Following host reboot, an alarm "Host requires encryption mode enabled alarm" is triggered
Enabling encryption mode on the host fails with the below error
"A general runtime error occurred.<br/>Cannot generate key. CreateKey failed on key provider KMS-xxxxxxxx, error code:QLC_ERR_NEED_AUTH;<br/>Failed. Check log for details."
All of the disks on ESXi vSAN hosts show In CMMDS: false and Encryption shows enabled on all diskgroups.
This can be verified using the command esxcli vsan storage list
When trying to mount the diskgroup manually the following message occurs. "Unable to mount: Host is not in crypto safe state".
The following logs may appear in the /var/log/vsansystem.log.
2018-05-15T22:02:10.373Z info vsansystem[332605D700] [Originator@6876 sub=Libs opID=Main] VsanUtil: Get kms client key and cert, old:1
2018-05-15T22:02:10.373Z info vsansystem[332605D700] [Originator@6876 sub=Libs opID=Main] VsanUtil: GetKmsServerCerts Old KMS certs not found
2018-05-15T22:02:10.379Z info vsansystem[332605D700] [Originator@6876 sub=Libs opID=Main] VsanUtil: Get kms client key and cert, old:1
2018-05-15T22:02:10.379Z info vsansystem[332605D700] [Originator@6876 sub=Libs opID=Main] VsanUtil: GetKmsServerCerts Old KMS certs not found
2018-05-15T22:02:10.379Z info vsansystem[332605D700] [Originator@6876 sub=Libs opID=Main] VsanUtil: Create client context for server 10.#.#.#:5696
{67839} configure_backend_platform() - Configuring dynamic Linux backends
{67839} open_shared_lib() - Loaded crypto from /lib64/libcrypto.so.1.0.2
{67839} open_shared_lib() - Loaded ssl from /lib64/libssl.so.1.0.2
{67839} open_shared_lib() - Loaded qlopenssl from /usr/lib/vmware/vsan/lib64/libqlopenssl.so
{67839} try_openssl_backend() - Configured OpenSSL backend
{67839} peer_verify_cb() - Pending 1558
{67839} peer_verify_cb() - Pending 1424
2018-05-15T22:02:10.423Z error vsansystem[332605D700] [Originator@6876 sub=Libs opID=Main] VsanUtil: Failed to connect to key server, QLC_ERR_NEED_AUTH
2018-05-15T22:02:10.423Z error vsansystem[332605D700] [Originator@6876 sub=Libs opID=Main] VsanInfoImpl: Failed to retrieve key f1feec7b-a9e7-477d-b4e4-2xxxxxxxa from KMS-xxxxxxxx: QLC_ERR_NEED_AUTH
2018-05-15T22:02:10.423Z warning vsansystem[332605D700] [Originator@6876 sub=VsanPluginMgr opID=Main] Failed to retrieve host key from KMS: Failed to retrieve key from key management server cluster xxxxxxxx
2018-05-15T22:02:10.423Z error vsansystem[332605D700] [Originator@6876 sub=VsanSystemProvider opID=Main] Failed to check and load keys: Failed to retrieve key from key management server cluster xxxxxxxx
2018-05-15T22:02:10.423Z info vsansystem[332605D700] [Originator@6876 sub=VsanSystemProvider opID=Main] KEK unavailable, schedule again.
VMware vSAN 7.x
VMware vSAN 8.x
When VSAN encryption is enabled on the cluster for the first time, the host will transition to crypto-safe mode and will be assisgned a key to install as its HostKey. The host will always look for this key, based on the key identifier, when booting up
Since ESXi hosts in vSAN cluster is unable to contact to the KMS server, host fails to enter crypto safe mode and all disk groups are in unmounted state
Verify that the KMS server is up, and can be reached by ESXi hosts, and vCenter. KMS server should NOT be located in the vSAN datastore.

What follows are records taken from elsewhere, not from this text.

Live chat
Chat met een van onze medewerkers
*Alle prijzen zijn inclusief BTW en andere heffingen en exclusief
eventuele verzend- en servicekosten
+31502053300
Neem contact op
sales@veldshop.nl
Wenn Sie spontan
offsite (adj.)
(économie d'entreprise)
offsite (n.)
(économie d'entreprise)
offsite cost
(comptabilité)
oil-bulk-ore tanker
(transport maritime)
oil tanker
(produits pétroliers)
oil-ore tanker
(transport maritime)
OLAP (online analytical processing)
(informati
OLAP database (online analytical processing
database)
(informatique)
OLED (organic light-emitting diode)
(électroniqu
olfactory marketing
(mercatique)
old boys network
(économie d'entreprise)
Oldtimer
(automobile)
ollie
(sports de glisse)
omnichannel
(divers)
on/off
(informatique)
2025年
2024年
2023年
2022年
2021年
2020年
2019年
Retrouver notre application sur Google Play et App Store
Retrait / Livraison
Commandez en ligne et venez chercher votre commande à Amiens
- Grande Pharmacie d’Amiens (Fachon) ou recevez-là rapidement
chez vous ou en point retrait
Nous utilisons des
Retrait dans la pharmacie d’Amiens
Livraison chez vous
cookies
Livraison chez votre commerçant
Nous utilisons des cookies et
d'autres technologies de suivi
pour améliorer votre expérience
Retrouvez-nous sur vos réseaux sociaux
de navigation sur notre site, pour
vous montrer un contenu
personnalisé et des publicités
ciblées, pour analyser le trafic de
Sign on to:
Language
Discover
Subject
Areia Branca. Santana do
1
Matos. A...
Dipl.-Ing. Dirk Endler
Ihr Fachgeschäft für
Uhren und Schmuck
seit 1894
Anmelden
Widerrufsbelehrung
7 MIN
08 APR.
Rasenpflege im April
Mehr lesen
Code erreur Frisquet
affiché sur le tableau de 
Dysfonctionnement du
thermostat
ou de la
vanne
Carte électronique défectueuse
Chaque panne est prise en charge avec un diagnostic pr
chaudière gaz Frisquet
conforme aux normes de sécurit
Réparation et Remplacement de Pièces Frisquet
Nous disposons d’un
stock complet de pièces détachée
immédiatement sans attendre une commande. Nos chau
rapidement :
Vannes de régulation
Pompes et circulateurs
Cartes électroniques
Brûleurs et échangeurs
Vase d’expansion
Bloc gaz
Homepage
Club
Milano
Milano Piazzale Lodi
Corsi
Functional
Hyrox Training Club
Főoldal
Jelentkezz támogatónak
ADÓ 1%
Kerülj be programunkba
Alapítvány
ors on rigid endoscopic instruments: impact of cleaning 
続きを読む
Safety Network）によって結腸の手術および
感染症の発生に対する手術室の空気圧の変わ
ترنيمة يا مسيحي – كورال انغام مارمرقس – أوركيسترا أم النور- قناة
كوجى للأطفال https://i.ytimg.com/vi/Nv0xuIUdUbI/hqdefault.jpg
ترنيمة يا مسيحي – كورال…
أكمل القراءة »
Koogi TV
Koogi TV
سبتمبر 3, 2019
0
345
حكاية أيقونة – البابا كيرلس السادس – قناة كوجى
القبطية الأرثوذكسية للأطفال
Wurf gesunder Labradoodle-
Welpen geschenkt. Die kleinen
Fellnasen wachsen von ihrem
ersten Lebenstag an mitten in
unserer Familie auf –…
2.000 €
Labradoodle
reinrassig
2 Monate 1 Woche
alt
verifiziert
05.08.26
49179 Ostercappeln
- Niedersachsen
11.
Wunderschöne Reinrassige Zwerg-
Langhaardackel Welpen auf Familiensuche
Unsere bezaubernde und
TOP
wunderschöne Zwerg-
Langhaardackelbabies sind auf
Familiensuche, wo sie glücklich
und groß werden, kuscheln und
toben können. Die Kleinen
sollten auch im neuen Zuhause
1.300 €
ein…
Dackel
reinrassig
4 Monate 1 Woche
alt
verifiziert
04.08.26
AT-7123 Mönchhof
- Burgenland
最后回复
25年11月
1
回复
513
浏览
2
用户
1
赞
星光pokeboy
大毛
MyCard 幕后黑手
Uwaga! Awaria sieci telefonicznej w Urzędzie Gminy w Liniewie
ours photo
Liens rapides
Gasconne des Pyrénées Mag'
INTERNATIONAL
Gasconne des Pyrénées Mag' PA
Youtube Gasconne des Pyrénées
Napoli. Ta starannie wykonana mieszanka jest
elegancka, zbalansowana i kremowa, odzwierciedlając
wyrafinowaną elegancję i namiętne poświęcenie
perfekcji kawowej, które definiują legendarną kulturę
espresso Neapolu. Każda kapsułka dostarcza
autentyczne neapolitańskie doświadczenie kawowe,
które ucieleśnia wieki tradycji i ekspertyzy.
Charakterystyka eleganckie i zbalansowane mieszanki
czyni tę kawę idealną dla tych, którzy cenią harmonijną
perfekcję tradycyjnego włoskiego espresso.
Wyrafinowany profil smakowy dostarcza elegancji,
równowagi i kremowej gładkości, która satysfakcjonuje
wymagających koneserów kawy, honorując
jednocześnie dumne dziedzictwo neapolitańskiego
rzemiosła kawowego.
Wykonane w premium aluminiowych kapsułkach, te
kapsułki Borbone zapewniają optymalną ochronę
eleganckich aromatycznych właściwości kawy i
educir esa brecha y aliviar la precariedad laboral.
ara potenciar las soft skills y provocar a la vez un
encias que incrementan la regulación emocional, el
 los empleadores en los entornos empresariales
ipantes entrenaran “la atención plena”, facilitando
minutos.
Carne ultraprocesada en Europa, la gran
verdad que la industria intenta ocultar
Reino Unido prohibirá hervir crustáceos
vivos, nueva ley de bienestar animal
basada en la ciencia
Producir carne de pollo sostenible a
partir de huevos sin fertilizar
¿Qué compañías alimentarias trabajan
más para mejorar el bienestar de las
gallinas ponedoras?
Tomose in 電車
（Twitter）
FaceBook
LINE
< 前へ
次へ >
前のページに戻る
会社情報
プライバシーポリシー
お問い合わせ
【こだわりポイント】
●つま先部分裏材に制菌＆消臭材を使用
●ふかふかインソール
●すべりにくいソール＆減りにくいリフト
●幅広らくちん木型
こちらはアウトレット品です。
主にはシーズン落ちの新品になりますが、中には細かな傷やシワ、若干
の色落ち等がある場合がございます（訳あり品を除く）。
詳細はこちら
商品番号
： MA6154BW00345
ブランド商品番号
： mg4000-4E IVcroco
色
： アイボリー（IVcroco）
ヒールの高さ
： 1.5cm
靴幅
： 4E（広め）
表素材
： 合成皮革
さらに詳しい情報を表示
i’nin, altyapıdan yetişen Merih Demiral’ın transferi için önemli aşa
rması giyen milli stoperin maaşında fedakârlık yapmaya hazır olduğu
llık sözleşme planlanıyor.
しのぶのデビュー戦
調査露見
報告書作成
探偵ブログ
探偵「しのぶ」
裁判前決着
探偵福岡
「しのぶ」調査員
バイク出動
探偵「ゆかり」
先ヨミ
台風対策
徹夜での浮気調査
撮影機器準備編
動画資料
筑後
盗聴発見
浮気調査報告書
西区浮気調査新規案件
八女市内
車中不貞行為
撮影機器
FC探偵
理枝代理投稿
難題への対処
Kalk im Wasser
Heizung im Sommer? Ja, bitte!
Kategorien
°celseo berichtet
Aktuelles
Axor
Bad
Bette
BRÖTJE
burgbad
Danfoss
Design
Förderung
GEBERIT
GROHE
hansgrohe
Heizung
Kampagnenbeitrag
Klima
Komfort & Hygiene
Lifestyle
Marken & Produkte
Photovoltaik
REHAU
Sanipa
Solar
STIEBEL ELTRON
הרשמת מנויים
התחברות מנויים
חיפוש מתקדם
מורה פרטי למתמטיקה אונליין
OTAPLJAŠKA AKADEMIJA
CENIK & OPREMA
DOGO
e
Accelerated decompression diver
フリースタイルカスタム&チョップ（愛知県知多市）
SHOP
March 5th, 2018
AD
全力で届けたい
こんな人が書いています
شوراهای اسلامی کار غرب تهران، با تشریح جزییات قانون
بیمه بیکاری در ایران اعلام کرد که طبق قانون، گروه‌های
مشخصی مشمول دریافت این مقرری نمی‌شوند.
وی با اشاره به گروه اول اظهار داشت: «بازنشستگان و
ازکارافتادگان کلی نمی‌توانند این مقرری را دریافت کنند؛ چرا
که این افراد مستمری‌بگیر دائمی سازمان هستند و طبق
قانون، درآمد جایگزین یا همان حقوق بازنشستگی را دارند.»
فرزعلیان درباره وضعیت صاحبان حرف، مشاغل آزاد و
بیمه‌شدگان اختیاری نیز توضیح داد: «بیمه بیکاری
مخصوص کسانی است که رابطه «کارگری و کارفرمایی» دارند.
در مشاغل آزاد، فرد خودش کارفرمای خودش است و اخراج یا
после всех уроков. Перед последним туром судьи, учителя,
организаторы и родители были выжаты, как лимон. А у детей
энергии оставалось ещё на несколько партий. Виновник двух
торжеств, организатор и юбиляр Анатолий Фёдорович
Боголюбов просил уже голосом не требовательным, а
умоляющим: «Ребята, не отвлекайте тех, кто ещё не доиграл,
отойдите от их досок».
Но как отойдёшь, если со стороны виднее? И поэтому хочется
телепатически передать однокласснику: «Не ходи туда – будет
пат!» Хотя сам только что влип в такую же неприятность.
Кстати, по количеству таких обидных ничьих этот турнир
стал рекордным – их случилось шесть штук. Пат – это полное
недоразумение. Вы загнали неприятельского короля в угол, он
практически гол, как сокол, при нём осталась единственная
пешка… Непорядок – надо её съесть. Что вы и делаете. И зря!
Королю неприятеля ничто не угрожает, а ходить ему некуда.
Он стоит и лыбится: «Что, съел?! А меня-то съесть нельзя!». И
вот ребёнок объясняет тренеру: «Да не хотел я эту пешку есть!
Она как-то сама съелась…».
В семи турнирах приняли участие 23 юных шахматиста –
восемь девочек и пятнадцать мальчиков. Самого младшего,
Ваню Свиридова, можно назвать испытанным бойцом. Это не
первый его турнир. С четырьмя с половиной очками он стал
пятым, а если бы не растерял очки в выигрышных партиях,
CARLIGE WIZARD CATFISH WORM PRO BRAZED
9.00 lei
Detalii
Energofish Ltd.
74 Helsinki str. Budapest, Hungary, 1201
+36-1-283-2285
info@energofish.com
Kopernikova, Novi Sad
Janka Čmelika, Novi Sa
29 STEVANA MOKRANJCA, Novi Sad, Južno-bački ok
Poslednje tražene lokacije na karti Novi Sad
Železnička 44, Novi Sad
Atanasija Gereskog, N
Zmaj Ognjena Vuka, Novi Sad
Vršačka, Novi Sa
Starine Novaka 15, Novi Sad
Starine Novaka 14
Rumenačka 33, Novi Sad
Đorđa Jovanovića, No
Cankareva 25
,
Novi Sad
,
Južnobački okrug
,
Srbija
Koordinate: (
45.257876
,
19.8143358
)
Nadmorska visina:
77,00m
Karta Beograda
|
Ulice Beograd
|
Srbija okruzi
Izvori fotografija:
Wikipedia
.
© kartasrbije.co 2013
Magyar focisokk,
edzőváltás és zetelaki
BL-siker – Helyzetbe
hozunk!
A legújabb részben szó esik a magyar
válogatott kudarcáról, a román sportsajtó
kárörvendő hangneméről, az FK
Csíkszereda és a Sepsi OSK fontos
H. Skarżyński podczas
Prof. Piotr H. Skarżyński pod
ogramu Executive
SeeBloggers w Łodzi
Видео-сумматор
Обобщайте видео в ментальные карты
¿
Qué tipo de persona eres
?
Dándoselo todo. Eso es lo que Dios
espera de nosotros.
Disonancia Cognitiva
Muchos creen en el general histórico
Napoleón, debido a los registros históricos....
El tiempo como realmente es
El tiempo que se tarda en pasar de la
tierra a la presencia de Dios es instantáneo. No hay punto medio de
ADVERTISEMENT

Also check KMS server against the VMware HCL.
Validate and/or check the KMS configuration on ESXi hosts.
All keys, and certificates for KMS should be located here. /etc/vmware/ssl.
Test connection to KMS server with the following command:
openssl s_client -connect <IP or FQDN of KMS server>:5696 -key /etc/vmware/ssl/vsan_kms_client.key -cert /etc/vmware/ssl/vsan_kms_client.crt -debug
NOTE:
There is no way to mount an encrypted disk group without the KMS server that originally encrypted it. It is crucial to always backup all KMS servers and to not keep them housed on the vSAN datastore that is encrypted.
It is recommended to run the KMS server on a secured, non-encrypted, redundant datastore that is highly available.